- Exercise description -
Your task is to retype, exactly and only, the lines from the one containing "La saison des" to the final line of the entries, leaving out all pictures.

- Provided information -

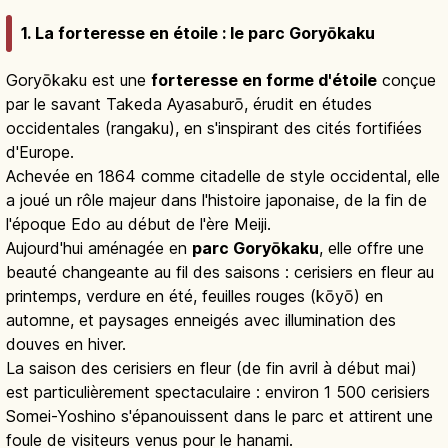
1. La forteresse en étoile : le parc Goryōkaku
Goryōkaku est une
forteresse en forme d'étoile
conçue
par le savant Takeda Ayasaburō, érudit en études
occidentales (rangaku), en s'inspirant des cités fortifiées
d'Europe.
Achevée en 1864 comme citadelle de style occidental, elle
a joué un rôle majeur dans l'histoire japonaise, de la fin de
l'époque Edo au début de l'ère Meiji.
Aujourd'hui aménagée en
parc Goryōkaku
, elle offre une
beauté changeante au fil des saisons : cerisiers en fleur au
printemps, verdure en été, feuilles rouges (kōyō) en
automne, et paysages enneigés avec illumination des
douves en hiver.
La saison des cerisiers en fleur (de fin avril à début mai)
est particulièrement spectaculaire : environ 1 500 cerisiers
Somei-Yoshino s'épanouissent dans le parc et attirent une
foule de visiteurs venus pour le hanami.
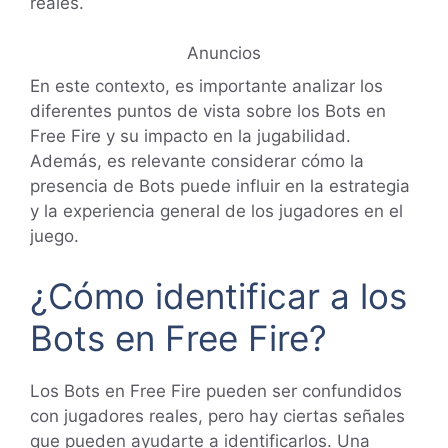
reales.
Anuncios
En este contexto, es importante analizar los
diferentes puntos de vista sobre los Bots en
Free Fire y su impacto en la jugabilidad.
Además, es relevante considerar cómo la
presencia de Bots puede influir en la estrategia
y la experiencia general de los jugadores en el
juego.
¿Cómo identificar a los
Bots en Free Fire?
Los Bots en Free Fire pueden ser confundidos
con jugadores reales, pero hay ciertas señales
que pueden ayudarte a identificarlos. Una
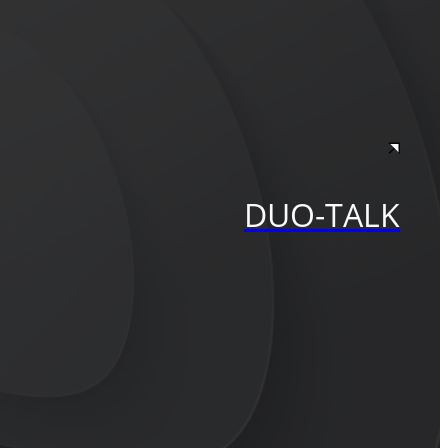
DUO-TALK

- Exercise answer -
La saison des cerisiers en fleur (de fin avril à début mai)
est particulièrement spectaculaire : environ 1 500 cerisiers
Somei-Yoshino s'épanouissent dans le parc et attirent une
foule de visiteurs venus pour le hanami.
reales.
Anuncios
En este contexto, es importante analizar los
diferentes puntos de vista sobre los Bots en
Free Fire y su impacto en la jugabilidad.
Además, es relevante considerar cómo la
presencia de Bots puede influir en la estrategia
y la experiencia general de los jugadores en el
juego.
¿Cómo identificar a los
Bots en Free Fire?
Los Bots en Free Fire pueden ser confundidos
con jugadores reales, pero hay ciertas señales
que pueden ayudarte a identificarlos. Una
DUO-TALK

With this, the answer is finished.